Снились мне горы. Солнце постепенно садилось за вершины, снега стали сперва алые, потом фиолетовые, а потом синие… Я проснулась и слышу, как мать в темноте плачет. Мне было так жаль ее, так жаль, что я ничего не сказала — лучше не знать ей, что я слыхала, как она плачет. Я чувствовала: моя сильная, моя суровая мать будет стыдиться своих слез.
Несколько лет спустя, когда я училась в Смилтенском техникуме, отец отыскался. Он прислал письмо из Канады, а потом и посылку. Что было в том письме, не знаю, а посылку мать не приняла.
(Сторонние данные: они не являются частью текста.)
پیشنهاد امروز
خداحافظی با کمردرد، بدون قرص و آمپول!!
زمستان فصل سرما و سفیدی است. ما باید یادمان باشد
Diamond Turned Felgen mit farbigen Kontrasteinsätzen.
Соседки говорили, что Апиниха дура, а те, что о житье-бытье ближних всегда лучше осведомлены, чем о своем собственном, добавляли, что она не имеет права лишать дочерей того, что посылает им родной отец. На ветхом «Зингере» мы перешивали себе одежду из старого тряпья и школьное платье передавали друг дружке как эстафету. Когда Зигриде оно стало коротко, платье досталось мне; когда я из него выросла, синее платьице, теперь уже с другими рукавами, перешло в собственность Лаумы.
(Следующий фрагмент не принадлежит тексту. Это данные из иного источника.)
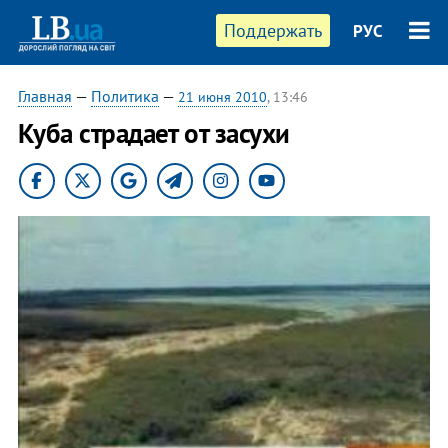
Поддержать
РУС
Главная
—
Политика
—
21 июня 2010
, 13:46
Куба страдает от засухи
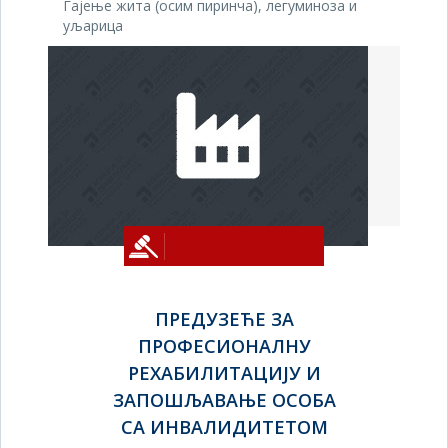
Гајење жита (осим пиринча), легуминоза и
уљарица
ПРЕДУЗЕЋЕ ЗА
ПРОФЕСИОНАЛНУ
РЕХАБИЛИТАЦИЈУ И
ЗАПОШЉАВАЊЕ ОСОБА
СА ИНВАЛИДИТЕТОМ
Но мать была гордая и не могла простить, что он нас бросил… как котят. Если до того как пришло письмо, она в светлые минуты называла белокурую голубоглазую Лауму папиной дочкой, то после никогда мы от нее этого не слыхали, хотя Лауму она всегда жалела и берегла больше, чем нас с Зигридой. В это самое время исчез и портрет отца со стены и остался один гвоздик. Мы даже не заметили, в какой именно день это случилось. Зигрида сметала с лежанки и, слезая с табуретки, об этот кривой гвоздь порвала рукав и чуть оцарапала плечо. Тут мы и увидали, что отцова фотография снята. Я не чувствовала ни жалости к отцу, ни злости на мать, не чувствовала вообще ничего. По-моему, и Зигрида тоже. Мы сами вставили в рамку репродукцию картины, вырезанную из журнала, и повесили. Чтоб не торчал из стены гвоздь. Отец был теперь для нас все равно что ключ, упавший в колодец. Мы знали, где он, но он никогда больше не открывал нашу дверь и постепенно заржавел, лежа в воде.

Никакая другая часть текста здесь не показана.